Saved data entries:
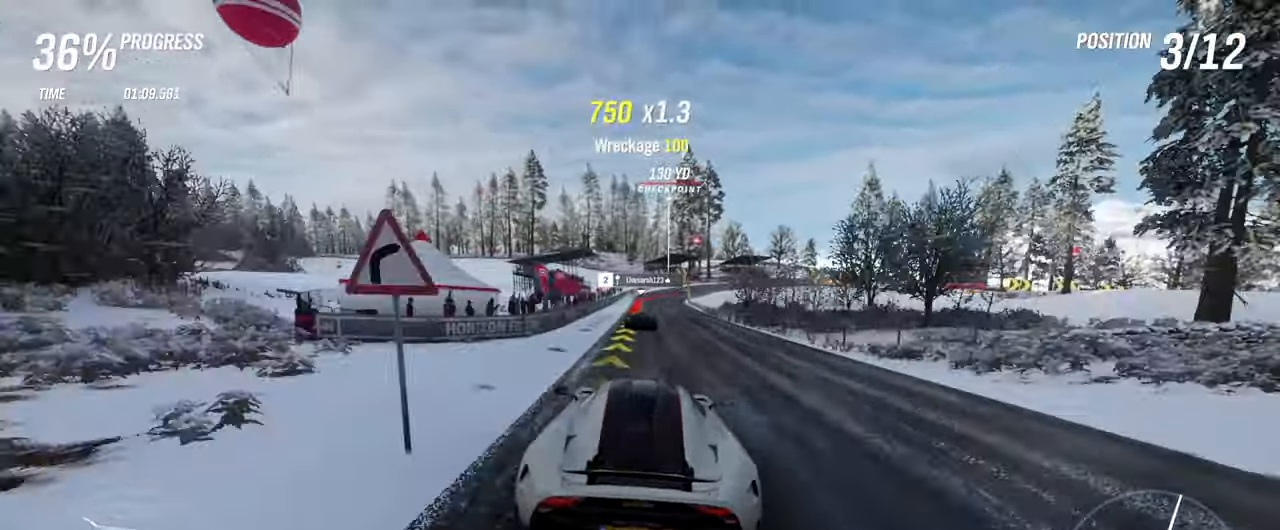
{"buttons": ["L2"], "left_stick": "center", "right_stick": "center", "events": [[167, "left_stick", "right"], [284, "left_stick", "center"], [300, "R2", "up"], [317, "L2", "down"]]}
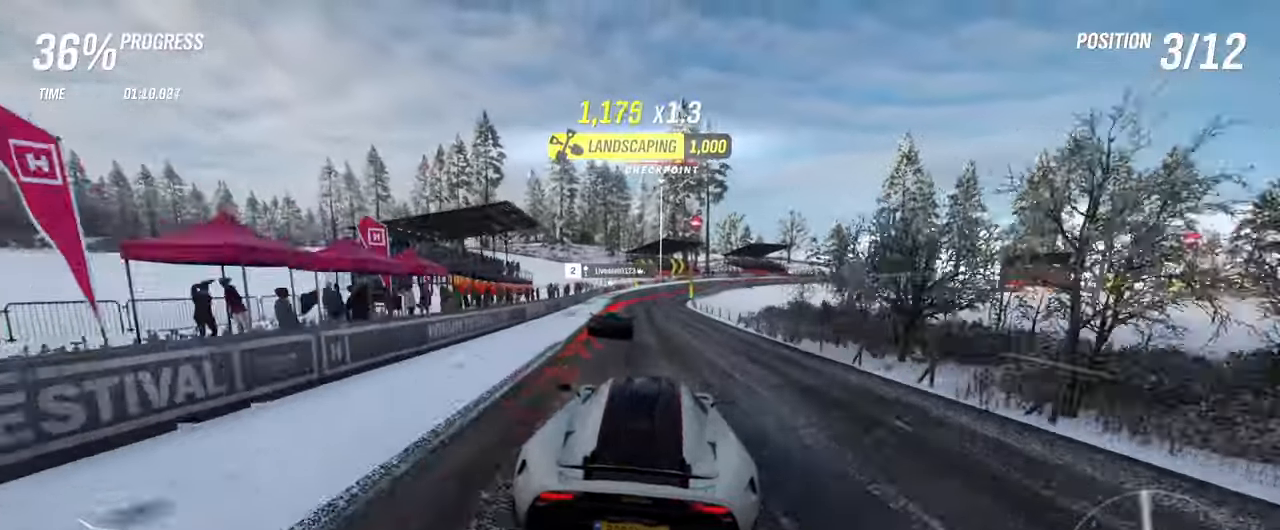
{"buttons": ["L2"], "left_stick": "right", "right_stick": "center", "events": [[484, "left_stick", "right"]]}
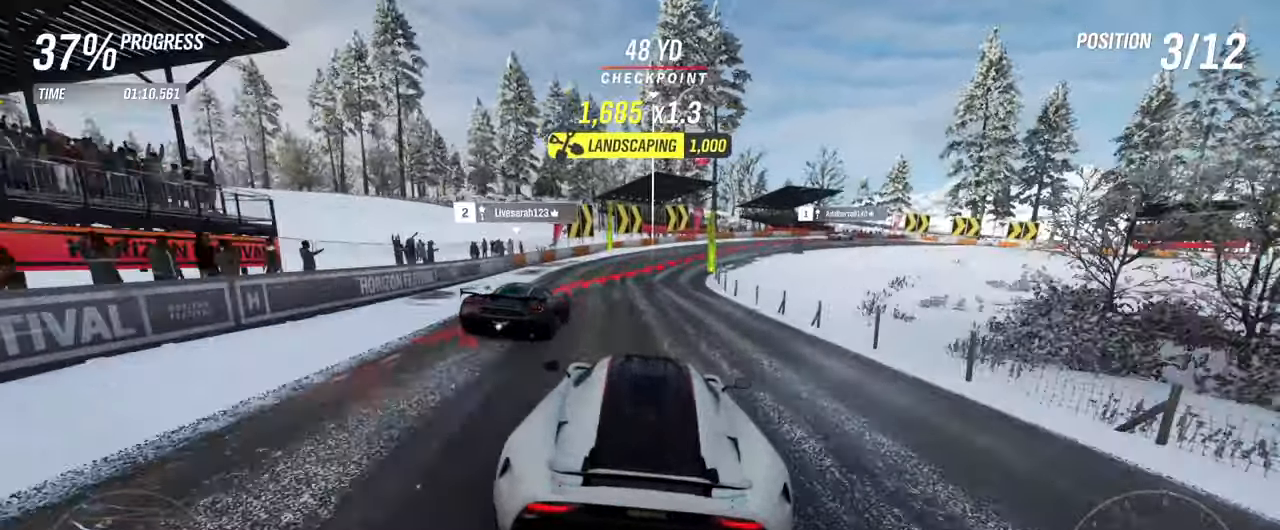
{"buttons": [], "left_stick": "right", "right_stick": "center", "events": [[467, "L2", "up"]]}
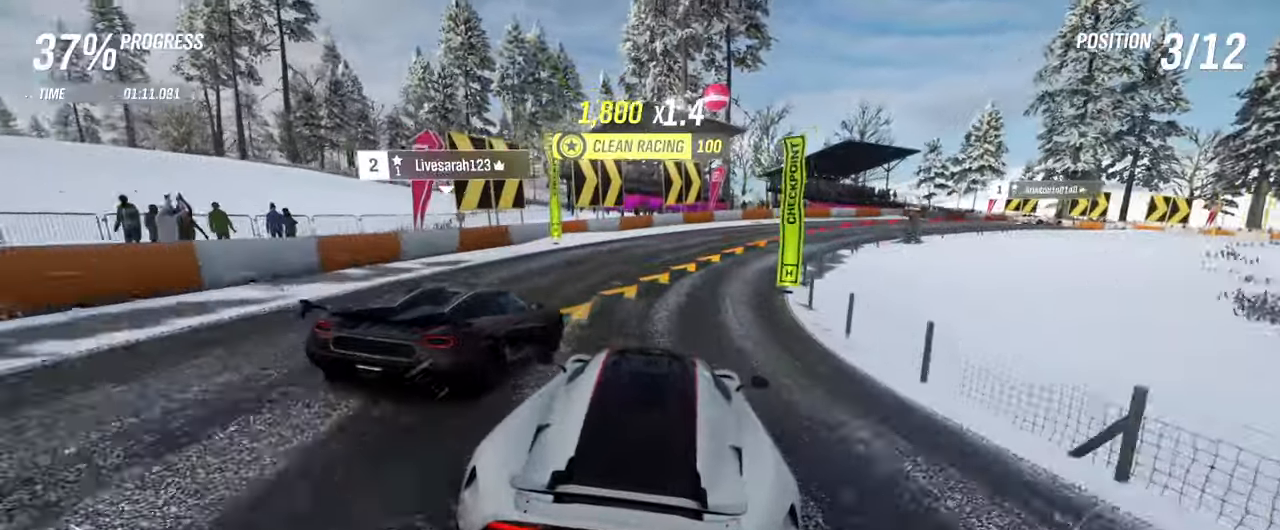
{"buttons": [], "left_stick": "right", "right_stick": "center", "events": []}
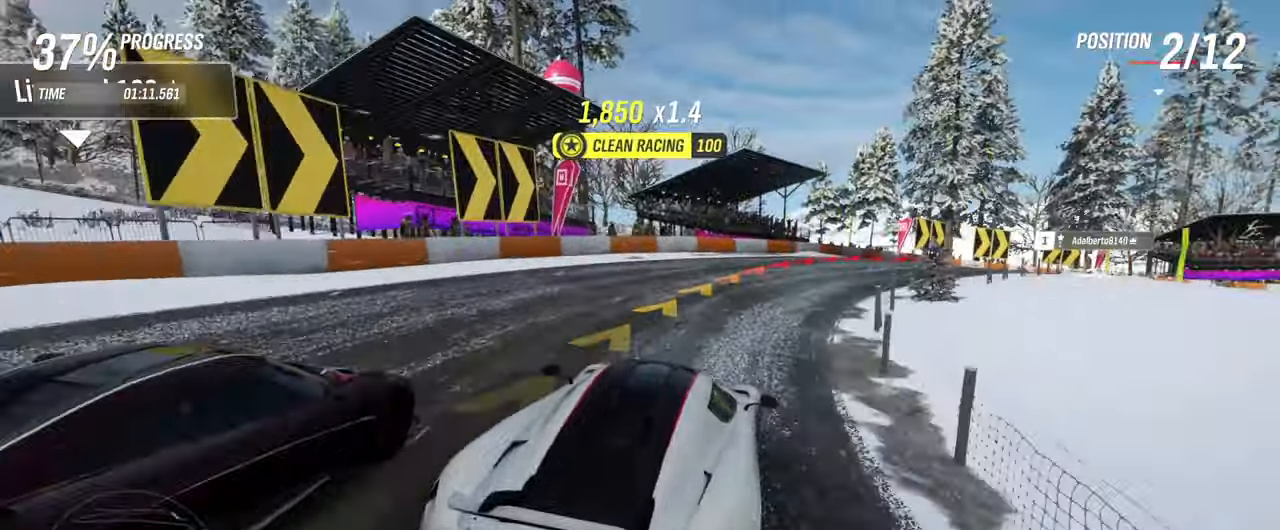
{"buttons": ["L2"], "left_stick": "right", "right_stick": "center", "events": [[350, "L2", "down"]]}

=== TASK DIRECTIONS ===
Look through the data above and return each line where the string "down" occurs.

=== SOLVED PROBLEM ===
{"buttons": ["L2"], "left_stick": "center", "right_stick": "center", "events": [[167, "left_stick", "right"], [284, "left_stick", "center"], [300, "R2", "up"], [317, "L2", "down"]]}
{"buttons": ["L2"], "left_stick": "right", "right_stick": "center", "events": [[350, "L2", "down"]]}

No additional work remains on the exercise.